Over the Top and Back

THE FIRST AND ONLY AUTOBIOGRAPHY
By Sir Tom Jones

8 October 2015/ Michael Joseph £20 – HARDBACK

2 June 2016 / Penguin Books £8.99 – PAPERBACK

I have taken this review from the Tom Jones website. Can’t wait to dig into my copy bought , but not signed unfortunatom booktely, at the Hay Festival. If you have read it, please leave a comment below. Thanks.

“I’ve got a name for you: Tom Jones. He’s thinking of the movie with Alblert Finney. Big picture in 1963. Won three Oscars. Based on an eighteenth century novel by Henry Fielding, if that’s your thing, though I’ve never read it. What I hear in it is my mother’s maiden name, so I’m perfectly happy with that. It’s a name in which I feel I immediately belong.”

In Sir Tom Jones’s first ever autobiography he unveils a fresh talent as a natural raconteur as he delightfully and honestly recounts his life and career, from his childhood in Pontypridd right through to his less than ceremonious dismissal from The Voice. Spanning seven decades, this extraordinary journey takes us through highs, the lows and everything in between.

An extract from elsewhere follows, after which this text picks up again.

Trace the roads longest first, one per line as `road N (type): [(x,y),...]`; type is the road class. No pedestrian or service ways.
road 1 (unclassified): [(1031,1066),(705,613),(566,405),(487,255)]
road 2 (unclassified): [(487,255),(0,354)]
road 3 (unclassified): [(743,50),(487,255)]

Born into a wartime coal mining family, Tommy Woodward evokes a warm and happy family life and childhood. Schoolwork doesn’t come easy, so much so that a bout of TB actually comes as a relief. He leaves school at 15, and finding himself with a wife and child at 16 takes a series of day jobs as he plugs away at the early rock ‘n roll scene in Wales. Despite his astonishing talent, it seems unlikely that – 24 years in – he’ll make it.

But somehow he does. He reveals the stories behind the many struggles to succeed in what was the musical revolution of the 60’s and the very early days of the music business; he sets the scenes of the era that surround the company of John Lennon, Elvis, Sammy Davis Jr and Sinatra (among countless others), he details being thrust into a mega trans-Atlantic television production unprepared, and he muses throughout on what can happen with certain kinds of success.

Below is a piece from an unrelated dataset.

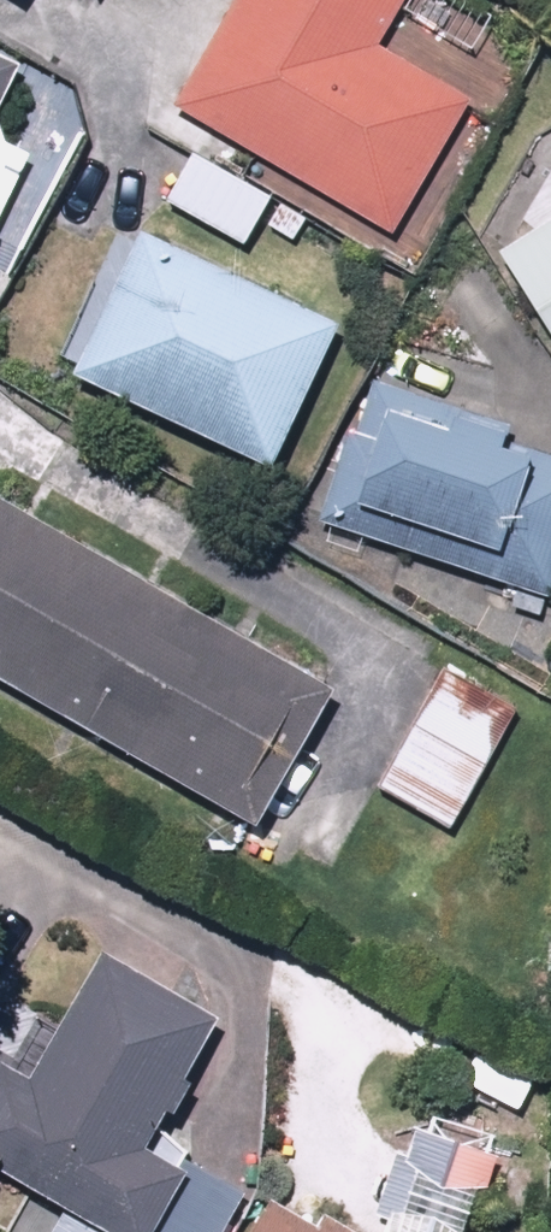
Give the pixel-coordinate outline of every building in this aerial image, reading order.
[(169,107),(396,235),(467,109),(369,54),(400,0),(229,0),(169,107)] [(0,66),(0,98),(13,72),(0,66)] [(26,161),(0,149),(0,214),(26,161)] [(484,255),(550,365),(550,154),(536,163),(484,255)] [(136,237),(65,372),(263,475),(333,340),(136,237)] [(480,582),(521,460),(356,405),(316,528),(480,582)] [(245,833),(326,697),(0,503),(0,688),(245,833)] [(517,714),(441,669),(366,794),(441,839),(517,714)] [(87,953),(38,1056),(0,1036),(0,1190),(16,1198),(0,1229),(0,1231),(228,1231),(249,1191),(149,1139),(211,1017),(87,953)] [(251,1231),(336,1231),(273,1195),(251,1231)]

But he also talks about what it was like in the 80s when his career hit the bottom, and what it has taken to rediscover his raw talent, to harness his incredible voice in unexpected, believable and compelling ways to enable a second, more lasting wave in his career.

“The thing that I was looking for, over and above anything else – the thing that I was getting and that was making me happiest, was the chance to be around cheerful and talented characters (musicians)”

Music, from the very beginning of this extraordinary life, has been the key to happiness. And it is this phenomenal musical talent, and the ability to tell a great story which lies at the heart of this warm and articulate autobiography.